True transparency and traceability also require more detailed information on suppliers and their materials and factories. According to the 2021 Transparency Index, only 4 percent of brands disclose a summary of findings at the raw material level, which is a problem when 73 percent of consumers believe fashion brands should publish the suppliers they use to source fabric and raw materials.

Obviously, technology is necessary to improve real-time communication between brands and suppliers, but improving communication isn’t just about integrating new systems into the supply chain. It also means working with suppliers who are already using technology, making it easier to get the data you need.

With technologies addressing product lifecycle management (PLM), product information management (PIM), data asset management (DAM), 2D/3D computer-aided design (CAD) and automated nesting, fashion brands can fully connect their supply chain, allowing them to seamlessly pass along vital data from design to final product.
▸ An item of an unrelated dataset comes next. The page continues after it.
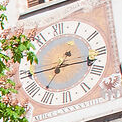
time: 1:16
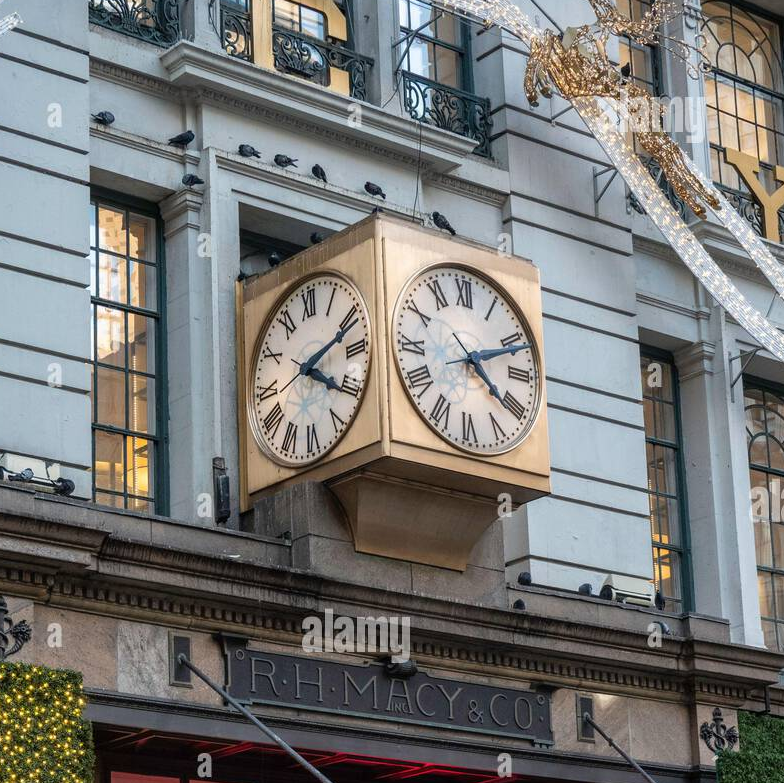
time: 4:10
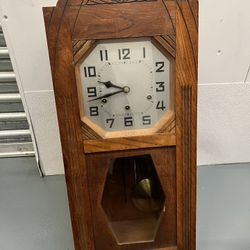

Houdini Sportswear sets a lofty goal

Gerber Technology, a Lectra company, offers a complete end-to-end solution for fashion, which includes all the latest technology from PLM to CAD to automated, digital cutting. By partnering with Gerber, many brands have already been able to improve transparency and traceability. For example, by leveraging Gerber’s PLM solution, YuniquePLM®, Houdini Sportswear was able to improve its efficiency and become more transparent.

With YuniquePLM, Houdini now manages a full scope of activities across the product lifecycle, bringing them closer toward their goal of having 100 percent of their products made from recycled or biodegradable fibers, and be recyclable or biodegradable at end-of-life. Additionally, the platform has helped the outdoor brand accelerate product development time to market and reduce waste.

“We chose YuniquePLM as it can facilitate all of Houdini’s specific demands, from financials to finished product,” said Eva Karlsson, CEO of Houdini Sportswear. “As we design every product with the intention of it making a difference for the end user and for the world, transparency and traceability are essential to our way of doing business. Up until we leveraged YuniquePLM, we had worked in many different ways, using manual documents and lists.”

Photo courtesy of Houdini Sportswear.

Photo courtesy of Houdini Sportswear.

Prioritize the back end

When it comes to transparency and traceability, fashion brands must take responsibility. To gain consumer trust and provide shoppers with accurate information, brands need to invest in back-end technologies. The investments will not only allow them to maintain data throughout the design and production processes, but will also help improve communication with suppliers, which remains a top challenge throughout the industry.

The bottom line? Supply-chain investments are no longer an accessory but a requirement to meet consumer demands.